* Brief *
Rewrite all the items below with each "series" swapped for "dataset" and everything else kept the same. Leave the pictures out.
= Beginning of Section =
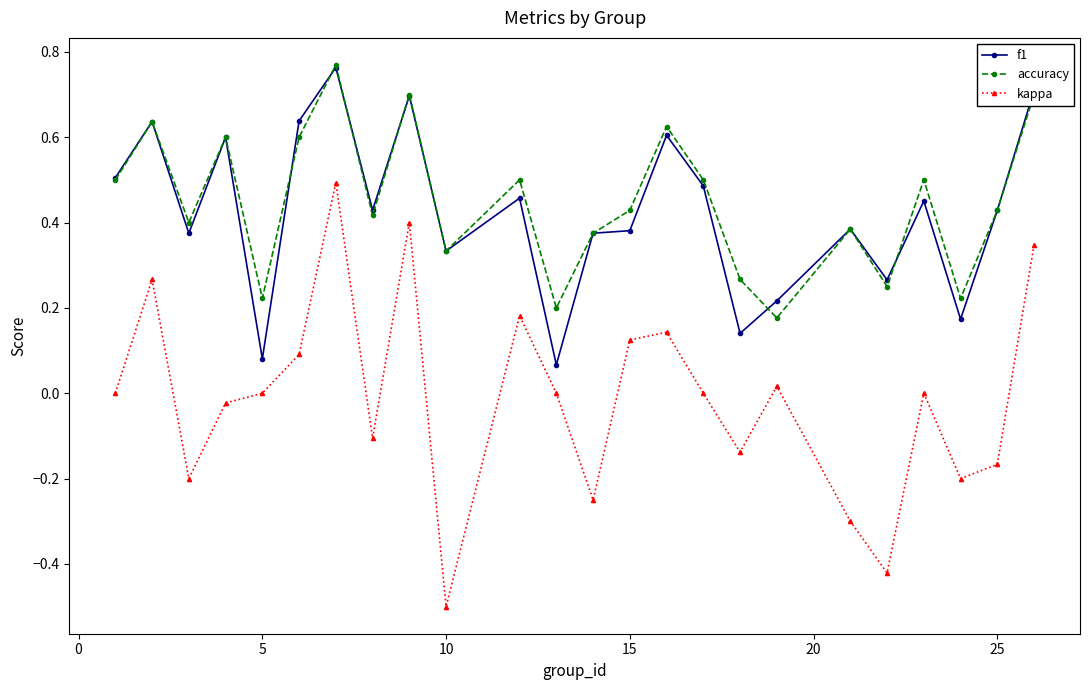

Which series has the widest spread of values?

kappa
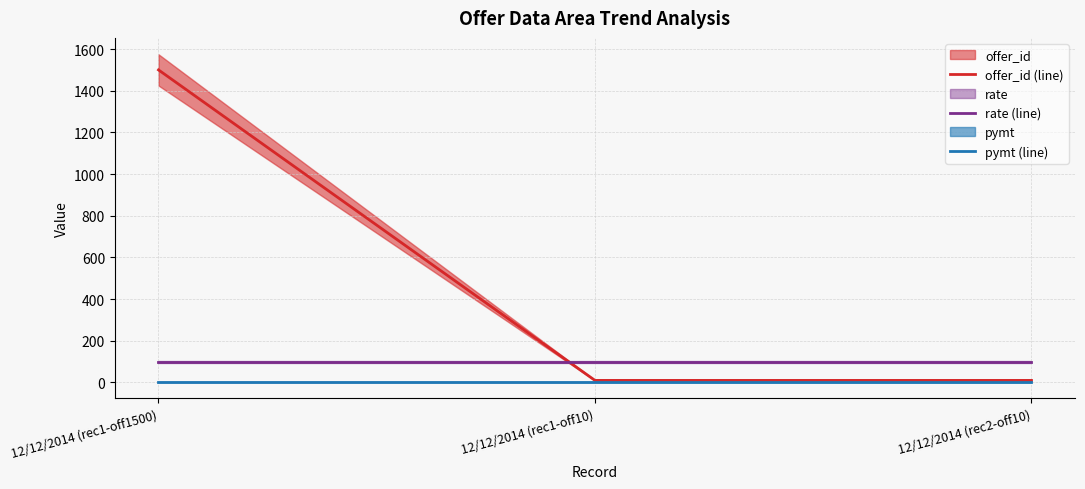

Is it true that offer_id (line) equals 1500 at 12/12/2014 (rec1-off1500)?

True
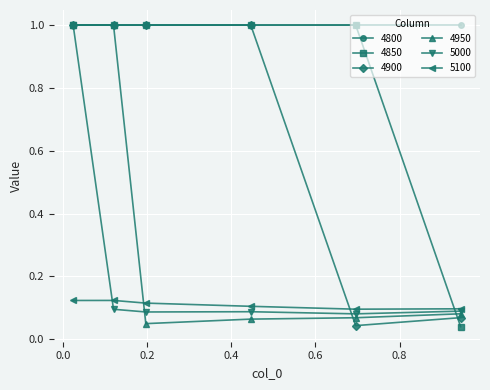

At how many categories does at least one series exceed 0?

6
= End of Section =
* Result of the exercise *
Which dataset has the widest spread of values?

kappa

Is it true that offer_id (line) equals 1500 at 12/12/2014 (rec1-off1500)?

True

At how many categories does at least one dataset exceed 0?

6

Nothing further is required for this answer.